■ Problem to work on ■
Going through the entries below, copy out each line that contains "OECD".

■ Information supplied ■
- - - - - - -
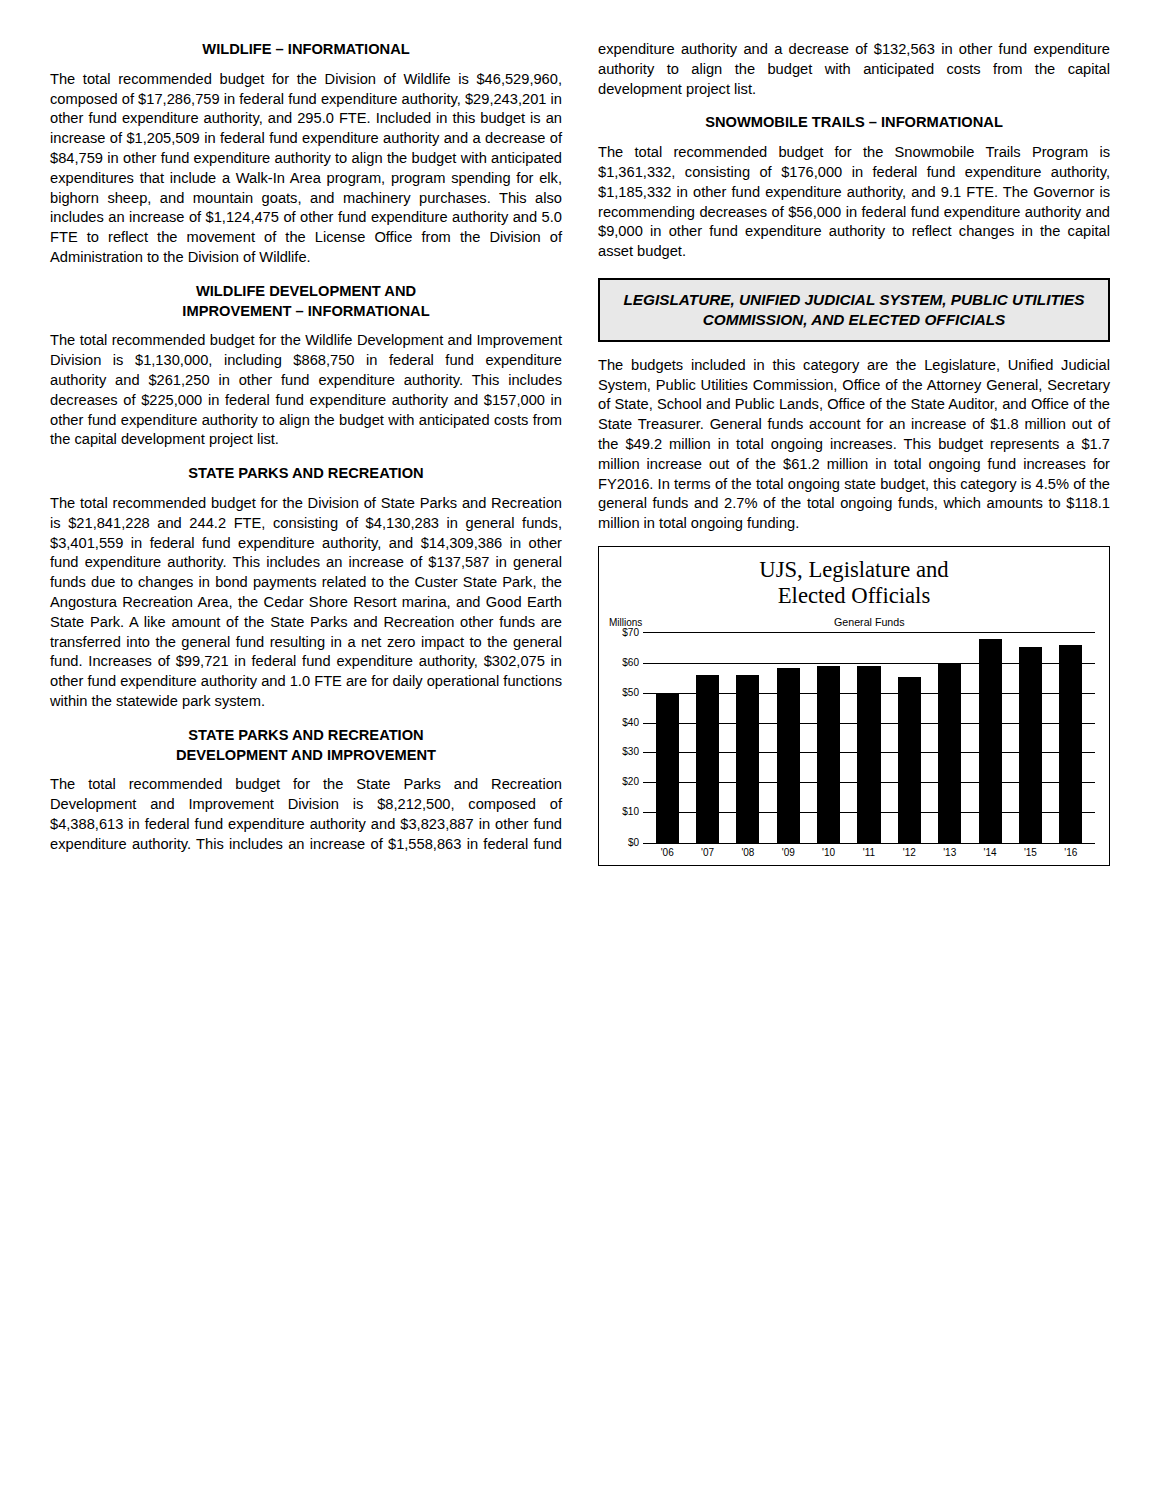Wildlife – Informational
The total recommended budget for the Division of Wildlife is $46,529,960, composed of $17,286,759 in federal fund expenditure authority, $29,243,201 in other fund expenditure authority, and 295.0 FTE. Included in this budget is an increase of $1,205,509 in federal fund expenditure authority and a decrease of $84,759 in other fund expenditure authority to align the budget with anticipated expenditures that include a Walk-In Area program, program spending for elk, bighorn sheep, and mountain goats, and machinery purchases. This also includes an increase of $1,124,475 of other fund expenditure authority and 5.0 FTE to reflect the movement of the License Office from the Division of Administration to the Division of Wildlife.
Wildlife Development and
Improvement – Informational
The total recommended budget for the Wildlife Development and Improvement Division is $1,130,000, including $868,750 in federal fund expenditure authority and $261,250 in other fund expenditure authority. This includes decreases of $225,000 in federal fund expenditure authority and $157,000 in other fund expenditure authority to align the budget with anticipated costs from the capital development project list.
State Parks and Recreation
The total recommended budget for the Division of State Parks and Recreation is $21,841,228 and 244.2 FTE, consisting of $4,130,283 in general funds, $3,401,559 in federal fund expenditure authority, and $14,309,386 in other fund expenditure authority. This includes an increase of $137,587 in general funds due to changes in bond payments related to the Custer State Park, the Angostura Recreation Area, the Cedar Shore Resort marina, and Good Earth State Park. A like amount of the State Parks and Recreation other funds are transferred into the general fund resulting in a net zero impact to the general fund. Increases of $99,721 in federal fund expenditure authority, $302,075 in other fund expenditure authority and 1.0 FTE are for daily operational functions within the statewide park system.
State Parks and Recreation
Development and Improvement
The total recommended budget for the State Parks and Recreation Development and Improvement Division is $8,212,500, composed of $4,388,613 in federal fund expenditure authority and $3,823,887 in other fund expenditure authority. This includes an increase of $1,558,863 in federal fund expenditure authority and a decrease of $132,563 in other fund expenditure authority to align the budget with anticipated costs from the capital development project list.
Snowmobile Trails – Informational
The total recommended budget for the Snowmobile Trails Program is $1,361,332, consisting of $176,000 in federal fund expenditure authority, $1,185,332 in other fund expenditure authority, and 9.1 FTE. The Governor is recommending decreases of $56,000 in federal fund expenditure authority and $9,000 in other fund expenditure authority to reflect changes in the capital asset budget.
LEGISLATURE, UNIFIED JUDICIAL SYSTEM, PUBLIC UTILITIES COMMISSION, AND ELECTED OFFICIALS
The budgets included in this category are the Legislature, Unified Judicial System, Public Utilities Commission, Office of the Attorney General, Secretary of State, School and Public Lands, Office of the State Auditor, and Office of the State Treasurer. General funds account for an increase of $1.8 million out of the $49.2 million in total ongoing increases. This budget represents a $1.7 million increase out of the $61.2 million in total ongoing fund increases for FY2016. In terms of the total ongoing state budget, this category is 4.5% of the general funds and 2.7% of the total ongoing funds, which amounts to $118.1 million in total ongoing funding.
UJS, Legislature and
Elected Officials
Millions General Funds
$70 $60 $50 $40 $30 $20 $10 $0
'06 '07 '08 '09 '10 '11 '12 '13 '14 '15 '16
- - - - - - -
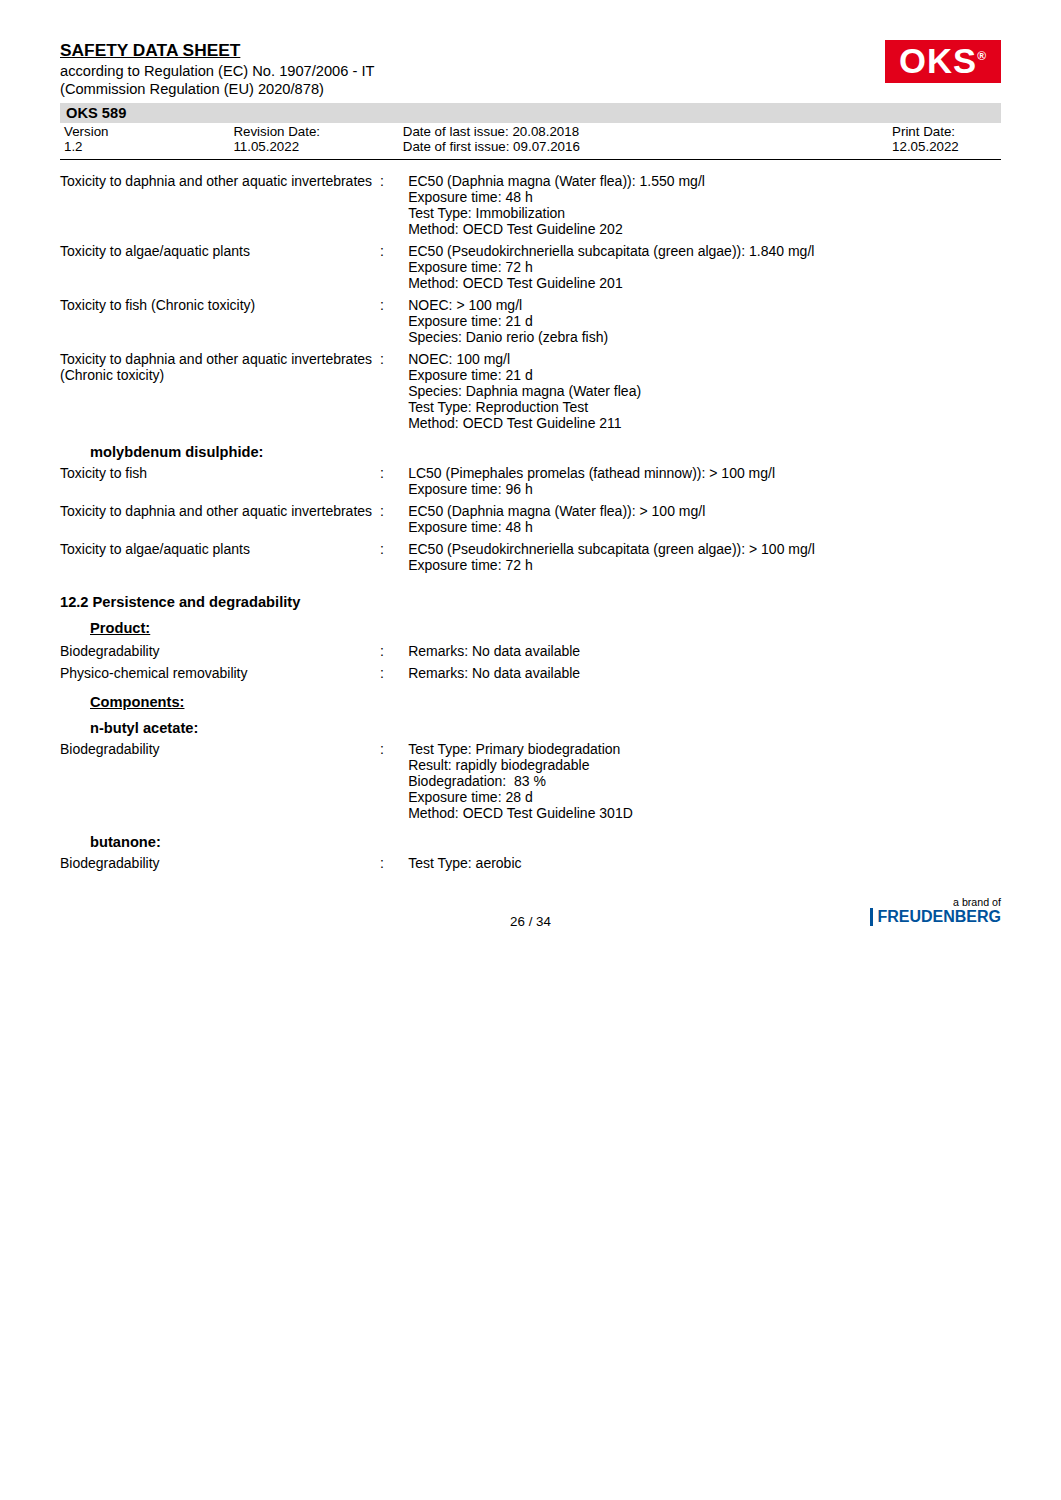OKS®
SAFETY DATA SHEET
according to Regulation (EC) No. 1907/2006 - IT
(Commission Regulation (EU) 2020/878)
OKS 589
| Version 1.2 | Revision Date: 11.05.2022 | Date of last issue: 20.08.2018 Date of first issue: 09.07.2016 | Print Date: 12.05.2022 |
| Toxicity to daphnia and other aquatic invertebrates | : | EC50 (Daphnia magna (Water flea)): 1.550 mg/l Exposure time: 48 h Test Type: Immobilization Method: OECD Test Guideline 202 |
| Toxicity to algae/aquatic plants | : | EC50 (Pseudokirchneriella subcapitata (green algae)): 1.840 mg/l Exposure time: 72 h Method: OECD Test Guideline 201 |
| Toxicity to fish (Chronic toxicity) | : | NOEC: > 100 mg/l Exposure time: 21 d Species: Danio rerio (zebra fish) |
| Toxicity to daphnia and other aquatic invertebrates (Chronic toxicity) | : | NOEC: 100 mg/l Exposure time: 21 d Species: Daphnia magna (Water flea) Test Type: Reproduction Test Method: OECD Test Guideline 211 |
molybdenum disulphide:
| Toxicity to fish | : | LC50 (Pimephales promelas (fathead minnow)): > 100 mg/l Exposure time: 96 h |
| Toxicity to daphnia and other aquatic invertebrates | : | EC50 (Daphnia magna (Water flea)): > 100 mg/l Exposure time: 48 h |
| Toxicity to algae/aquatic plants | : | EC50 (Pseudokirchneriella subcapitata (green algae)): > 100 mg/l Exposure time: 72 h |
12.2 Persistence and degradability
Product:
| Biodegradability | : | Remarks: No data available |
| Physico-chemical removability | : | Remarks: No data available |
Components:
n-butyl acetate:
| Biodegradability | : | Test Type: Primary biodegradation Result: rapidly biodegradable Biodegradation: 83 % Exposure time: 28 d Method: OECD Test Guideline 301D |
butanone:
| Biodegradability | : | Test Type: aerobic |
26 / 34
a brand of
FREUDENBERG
- - - - - - -
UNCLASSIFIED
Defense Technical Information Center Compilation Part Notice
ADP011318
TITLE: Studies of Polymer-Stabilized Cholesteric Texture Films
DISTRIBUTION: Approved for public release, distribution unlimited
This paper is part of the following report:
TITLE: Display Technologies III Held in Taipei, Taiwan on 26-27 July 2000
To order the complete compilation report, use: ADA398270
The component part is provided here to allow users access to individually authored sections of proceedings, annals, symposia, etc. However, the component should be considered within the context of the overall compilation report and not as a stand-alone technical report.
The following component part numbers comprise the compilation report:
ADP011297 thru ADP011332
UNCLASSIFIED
- - - - - - -
■ Written solution ■
| Toxicity to daphnia and other aquatic invertebrates | : | EC50 (Daphnia magna (Water flea)): 1.550 mg/l Exposure time: 48 h Test Type: Immobilization Method: OECD Test Guideline 202 |
| Toxicity to algae/aquatic plants | : | EC50 (Pseudokirchneriella subcapitata (green algae)): 1.840 mg/l Exposure time: 72 h Method: OECD Test Guideline 201 |
| Toxicity to daphnia and other aquatic invertebrates (Chronic toxicity) | : | NOEC: 100 mg/l Exposure time: 21 d Species: Daphnia magna (Water flea) Test Type: Reproduction Test Method: OECD Test Guideline 211 |
| Biodegradability | : | Test Type: Primary biodegradation Result: rapidly biodegradable Biodegradation: 83 % Exposure time: 28 d Method: OECD Test Guideline 301D |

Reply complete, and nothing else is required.